» **Problem requirements**
Reproduce the section of the listing that begins at the line containing "thumb ip: (28, 192)" and finishes at the line containing "ring pip: (49, 188)". Include both end lines and nothing beyond them.

» **Entries supplied**
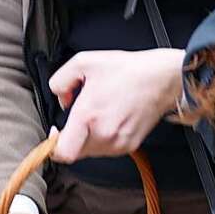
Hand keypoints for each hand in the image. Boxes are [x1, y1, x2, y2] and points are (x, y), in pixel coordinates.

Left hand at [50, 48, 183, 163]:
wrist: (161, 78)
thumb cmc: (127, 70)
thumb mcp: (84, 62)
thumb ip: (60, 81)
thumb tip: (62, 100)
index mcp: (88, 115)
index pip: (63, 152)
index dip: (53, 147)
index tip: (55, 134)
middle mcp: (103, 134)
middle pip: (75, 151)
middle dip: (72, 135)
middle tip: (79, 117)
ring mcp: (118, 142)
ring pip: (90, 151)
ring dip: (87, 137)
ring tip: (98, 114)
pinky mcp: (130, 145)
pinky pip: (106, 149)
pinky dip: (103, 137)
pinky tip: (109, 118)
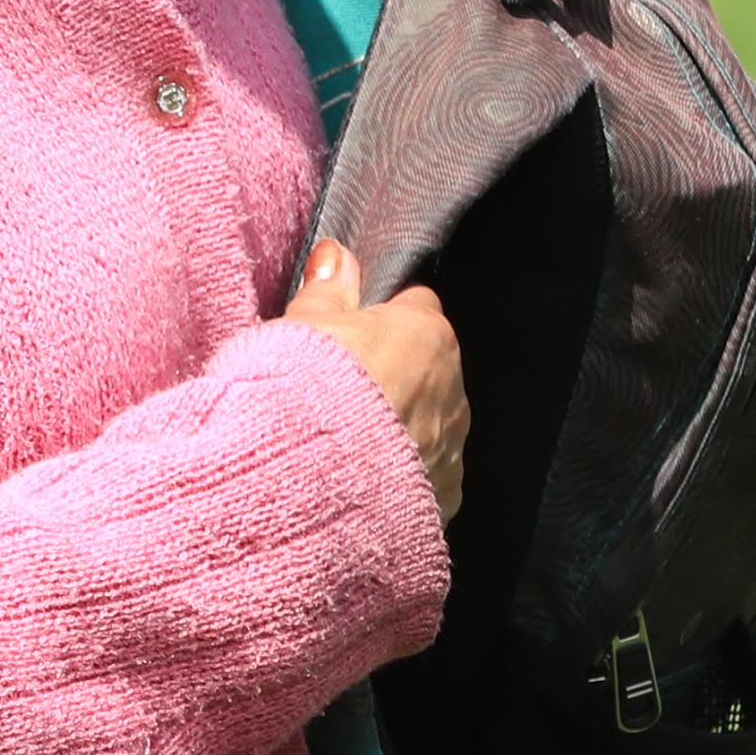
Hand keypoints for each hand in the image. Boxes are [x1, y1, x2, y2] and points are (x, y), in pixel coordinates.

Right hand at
* * *
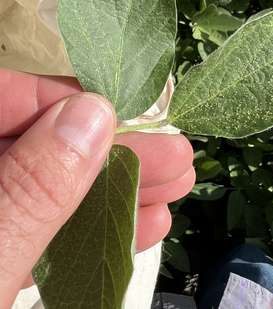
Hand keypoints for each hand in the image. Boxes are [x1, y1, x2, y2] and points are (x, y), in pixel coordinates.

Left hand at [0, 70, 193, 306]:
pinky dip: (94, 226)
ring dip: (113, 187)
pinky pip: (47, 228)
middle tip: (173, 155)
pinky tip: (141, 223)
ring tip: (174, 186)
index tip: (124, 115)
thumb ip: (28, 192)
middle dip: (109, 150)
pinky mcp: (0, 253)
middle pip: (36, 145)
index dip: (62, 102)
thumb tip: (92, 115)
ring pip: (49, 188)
...
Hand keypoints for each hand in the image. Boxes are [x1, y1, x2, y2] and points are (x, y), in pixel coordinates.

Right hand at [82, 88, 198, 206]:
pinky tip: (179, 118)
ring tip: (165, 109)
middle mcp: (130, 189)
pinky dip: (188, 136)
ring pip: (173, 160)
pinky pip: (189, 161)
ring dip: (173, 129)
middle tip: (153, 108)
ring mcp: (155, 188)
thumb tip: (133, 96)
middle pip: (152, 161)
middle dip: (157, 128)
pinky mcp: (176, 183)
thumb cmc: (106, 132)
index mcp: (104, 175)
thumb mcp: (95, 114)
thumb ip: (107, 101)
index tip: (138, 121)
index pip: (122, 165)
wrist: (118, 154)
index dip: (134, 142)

» **Response below**
thumb ip: (28, 192)
middle dip: (109, 150)
pinky mcp: (0, 253)
middle pip: (36, 145)
index dip: (62, 102)
thumb tip: (92, 115)
ring pip: (49, 188)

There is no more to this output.